_Problem details:_ On how many lines of these entries does the word "align" occur? State the number alone.

_Given records:_
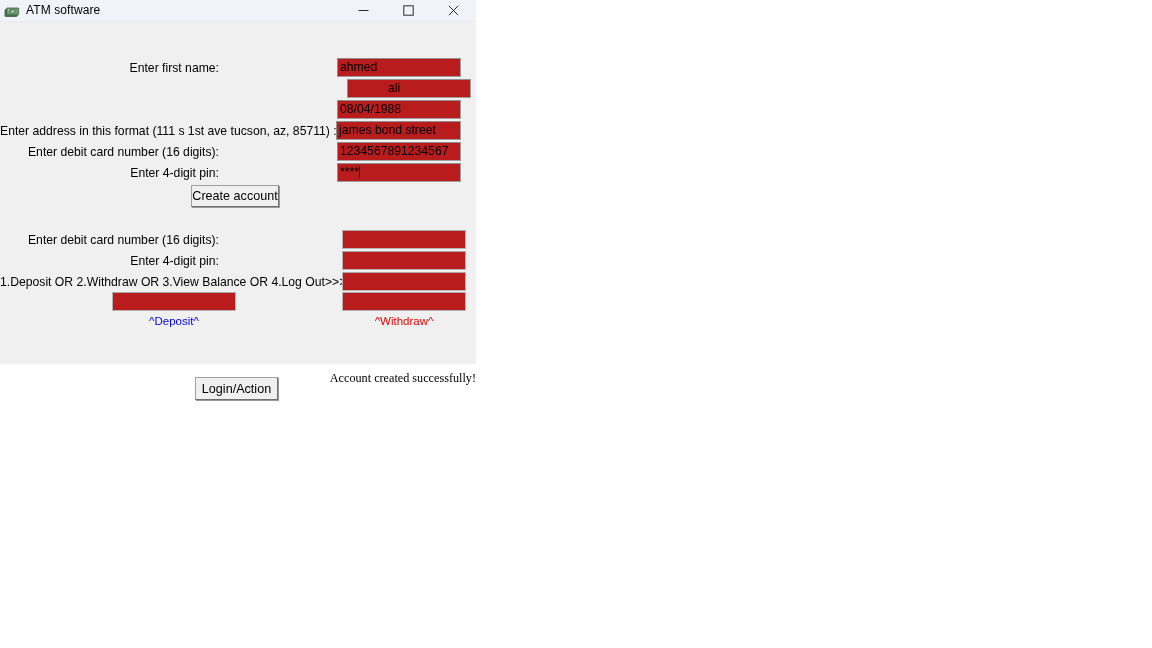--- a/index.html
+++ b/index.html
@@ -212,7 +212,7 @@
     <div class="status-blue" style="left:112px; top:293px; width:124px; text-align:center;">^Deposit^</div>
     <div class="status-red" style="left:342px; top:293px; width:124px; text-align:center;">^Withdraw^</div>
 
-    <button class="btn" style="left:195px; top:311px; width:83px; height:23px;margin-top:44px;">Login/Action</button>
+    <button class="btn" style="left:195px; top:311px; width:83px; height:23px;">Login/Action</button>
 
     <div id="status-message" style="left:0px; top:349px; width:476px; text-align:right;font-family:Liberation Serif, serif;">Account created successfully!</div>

_Solution for this problem:_ 3